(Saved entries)
::::
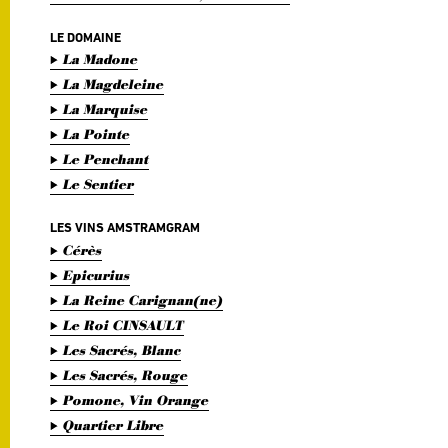
LE DOMAINE
La Madone
La Magdeleine
La Marquise
La Pointe
Le Penchant
Le Sentier
LES VINS AMSTRAMGRAM
Cérès
Epicurius
La Reine Carignan(ne)
Le Roi CINSAULT
Les Sacrés, Blanc
Les Sacrés, Rouge
Pomone, Vin Orange
Quartier Libre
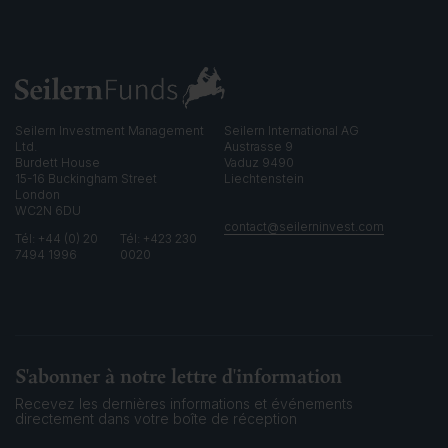
i
g
h
t
Seilern Investment Management
Seilern International AG
Ltd.
Austrasse 9
Burdett House
Vaduz 9490
15-16 Buckingham Street
Liechtenstein
London
WC2N 6DU
contact@seilerninvest.com
Tél: +44 (0) 20
Tél: +423 230
7494 1996
0020
S'abonner à notre lettre d'information
Recevez les dernières informations et événements
directement dans votre boîte de réception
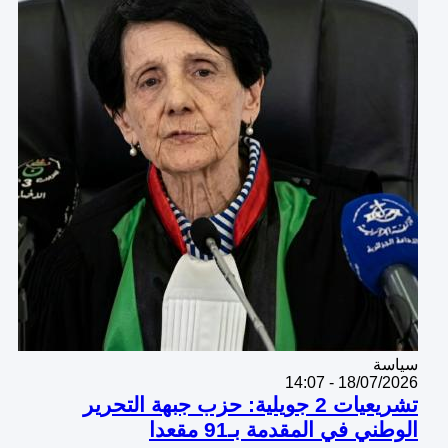
Catégorie
سياسة
18/07/2026 - 14:07
تشريعيات 2 جويلية: حزب جبهة التحرير
الوطني في المقدمة بـ91 مقعدا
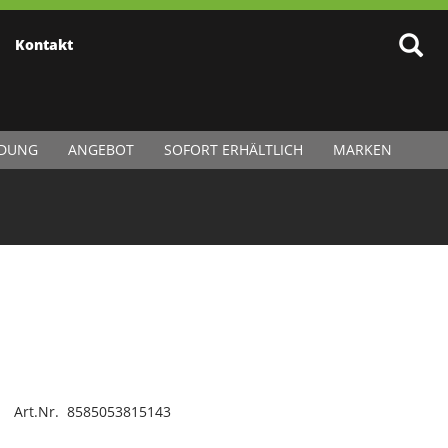
Kontakt
IDUNG
ANGEBOT
SOFORT ERHÄLTLICH
MARKEN
Art.Nr. 8585053815143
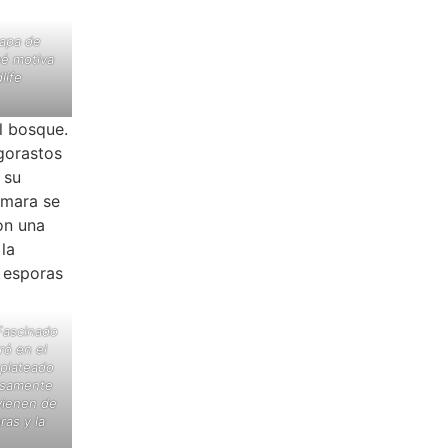
capa de
ué motiva
life
Fascinado
ó en el
 plateado
dosamente
vienen de
ras y la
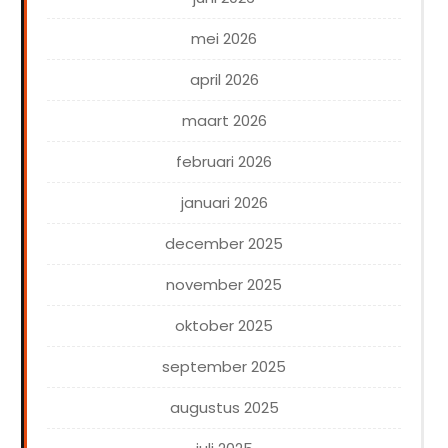
mei 2026
april 2026
maart 2026
februari 2026
januari 2026
december 2025
november 2025
oktober 2025
september 2025
augustus 2025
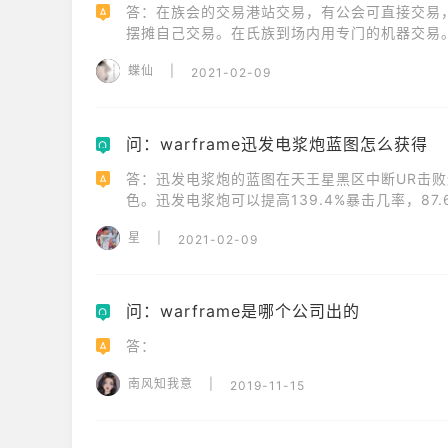
答：在族会的交易港站交易，有公会可直接交易
A
摆摊自己交易。在氏族到场内用专门的机器交易
蝶仙
|
2021-02-09
问：warframe迅发电浆炮蓝图怎么获得
Q
答：迅发电浆炮的蓝图在天王星黑区中断UR击败
A
色。迅发电浆炮可以提高139.4%暴击几率，87.
星
|
2021-02-09
问：warframe是哪个公司出的
Q
答：
A
南风知我意
|
2019-11-15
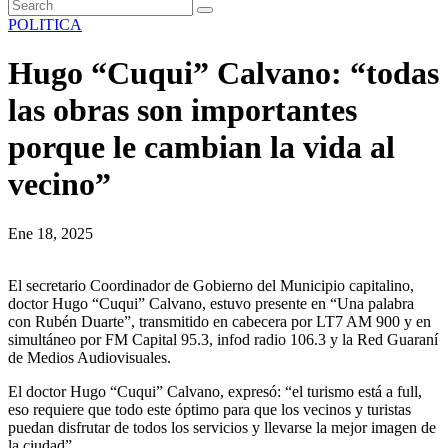
POLITICA
Hugo “Cuqui” Calvano: “todas
las obras son importantes
porque le cambian la vida al
vecino”
Ene 18, 2025
El secretario Coordinador de Gobierno del Municipio capitalino,
doctor Hugo “Cuqui” Calvano, estuvo presente en “Una palabra
con Rubén Duarte”, transmitido en cabecera por LT7 AM 900 y en
simultáneo por FM Capital 95.3, infod radio 106.3 y la Red Guaraní
de Medios Audiovisuales.
El doctor Hugo “Cuqui” Calvano, expresó: “el turismo está a full,
eso requiere que todo este óptimo para que los vecinos y turistas
puedan disfrutar de todos los servicios y llevarse la mejor imagen de
la ciudad”.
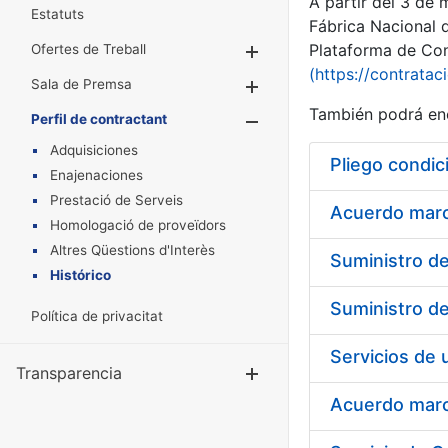
A partir del 3 de
Estatuts
Fábrica Nacional 
Plataforma de Cont
Ofertes de Treball
Mostra/Amaga
(https://contratac
Sala de Premsa
Mostra/Amaga
También podrá enc
Perfil de contractant
Mostra/Amaga
Adquisiciones
Pliego condic
Enajenaciones
Prestació de Serveis
Acuerdo marco
Homologació de proveïdors
Altres Qüestions d'Interès
Histórico
Política de privacitat
Transparencia
Mostra/Amag
Acuerdo marco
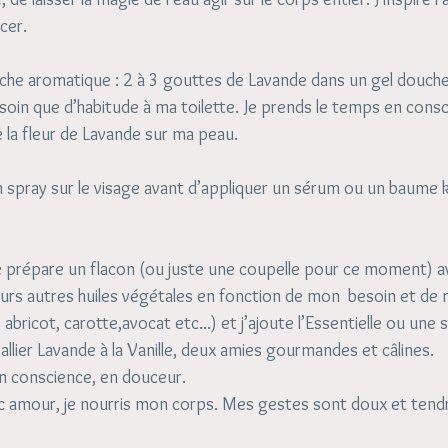
cer.
che aromatique : 2 à 3 gouttes de Lavande dans un gel douche 
soin que d’habitude à ma toilette. Je prends le temps en consc
de la fleur de Lavande sur ma peau.
 spray sur le visage avant d’appliquer un sérum ou un baume k
je prépare un flacon (ou juste une coupelle pour ce moment) 
eurs autres huiles végétales en fonction de mon  besoin et de 
abricot, carotte,avocat etc...) et j’ajoute l’Essentielle ou une 
 d’allier Lavande à la Vanille, deux amies gourmandes et câlines.
en conscience, en douceur.
c amour, je nourris mon corps. Mes gestes sont doux et tendr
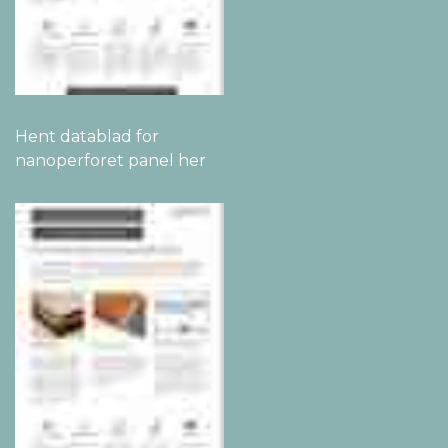
Hent datablad for
nanoperforet panel her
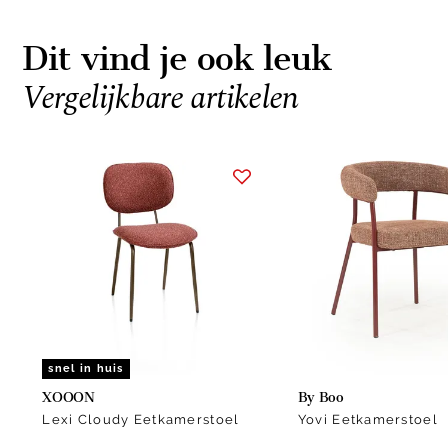
Dit vind je ook leuk
Vergelijkbare artikelen
Item
1
of
11
snel in huis
XOOON
By Boo
Lexi Cloudy Eetkamerstoel
Yovi Eetkamerstoel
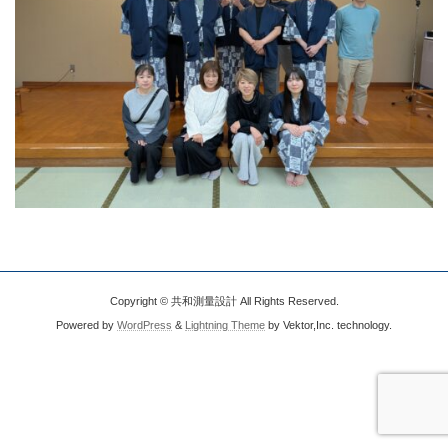
Copyright © 共和測量設計 All Rights Reserved.
Powered by
WordPress
&
Lightning Theme
by Vektor,Inc. technology.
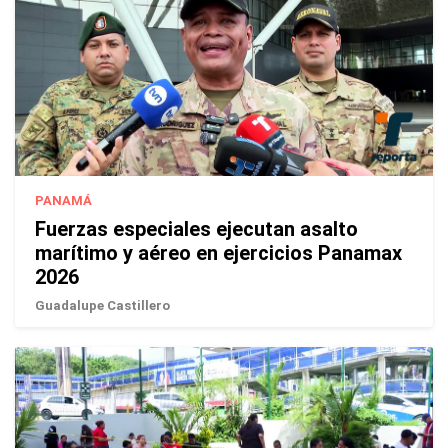
PANAMÁ
Fuerzas especiales ejecutan asalto
marítimo y aéreo en ejercicios Panamax
2026
Guadalupe Castillero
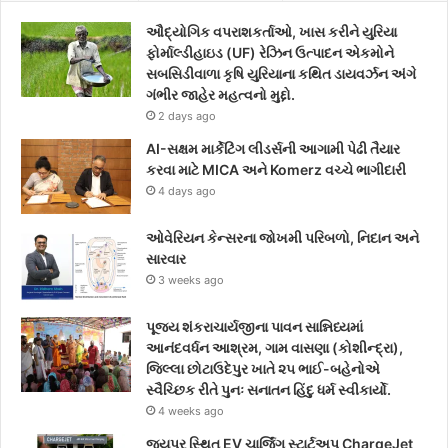
e
t
t
ઔદ્યોગિક વપરાશકર્તાઓ, ખાસ કરીને યુરિયા
b
t
a
ફોર્માલ્ડીહાઇડ (UF) રેઝિન ઉત્પાદન એકમોને
સબસિડીવાળા કૃષિ યુરિયાના કથિત ડાયવર્ઝન અંગે
o
e
g
ગંભીર જાહેર મહત્વનો મુદ્દો.
2 days ago
o
r
r
AI-સક્ષમ માર્કેટિંગ લીડર્સની આગામી પેઢી તૈયાર
k
a
કરવા માટે MICA અને Komerz વચ્ચે ભાગીદારી
4 days ago
m
ઓવેરિયન કેન્સરના જોખમી પરિબળો, નિદાન અને
સારવાર
3 weeks ago
પૂજ્ય શંકરાચાર્યજીના પાવન સાન્નિધ્યમાં
આનંદવર્ધન આશ્રમ, ગામ વાસણા (કોશીન્દ્રા),
જિલ્લા છોટાઉદેપુર ખાતે ૨૫ ભાઈ-બહેનોએ
સ્વૈચ્છિક રીતે પુનઃ સનાતન હિંદુ ધર્મ સ્વીકાર્યો.
4 weeks ago
જયપુર સ્થિત EV ચાર્જિંગ સ્ટાર્ટઅપ ChargeJet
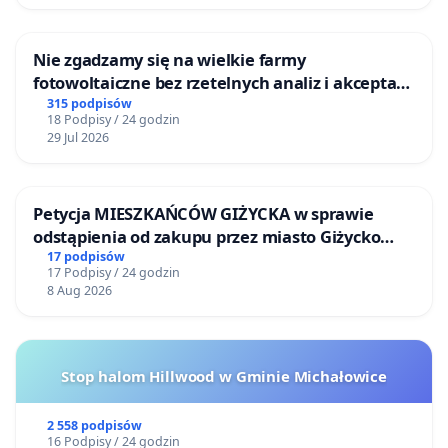
Nie zgadzamy się na wielkie farmy
fotowoltaiczne bez rzetelnych analiz i akceptacji
mieszkańców
315 podpisów
18 Podpisy / 24 godzin
29 Jul 2026
Petycja MIESZKAŃCÓW GIŻYCKA w sprawie
odstąpienia od zakupu przez miasto Giżycko
nieruchomości położonej nad jeziorem Niegocin
17 podpisów
17 Podpisy / 24 godzin
8 Aug 2026
Stop halom Hillwood w Gminie Michałowice
2 558 podpisów
16 Podpisy / 24 godzin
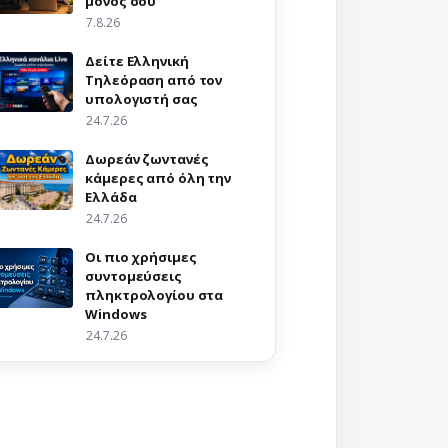
μόνος σου
7.8.26
Δείτε Ελληνική
Τηλεόραση από τον
υπολογιστή σας
24.7.26
Δωρεάν ζωντανές
κάμερες από όλη την
Ελλάδα
24.7.26
Οι πιο χρήσιμες
συντομεύσεις
πληκτρολογίου στα
Windows
24.7.26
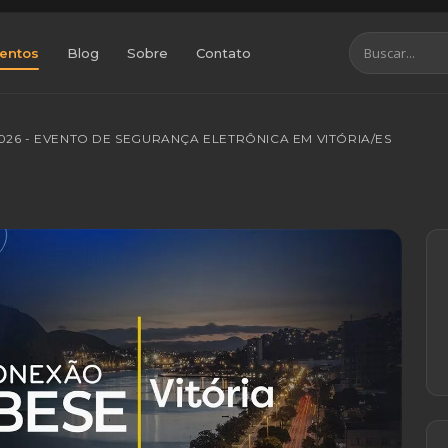
entos
Blog
Sobre
Contato
026 - EVENTO DE SEGURANÇA ELETRÔNICA EM VITÓRIA/ES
::::
Among the entries, copy every line containing the word "Eetkamerstoel".

Lexi Cloudy Eetkamerstoel
Yovi Eetkamerstoel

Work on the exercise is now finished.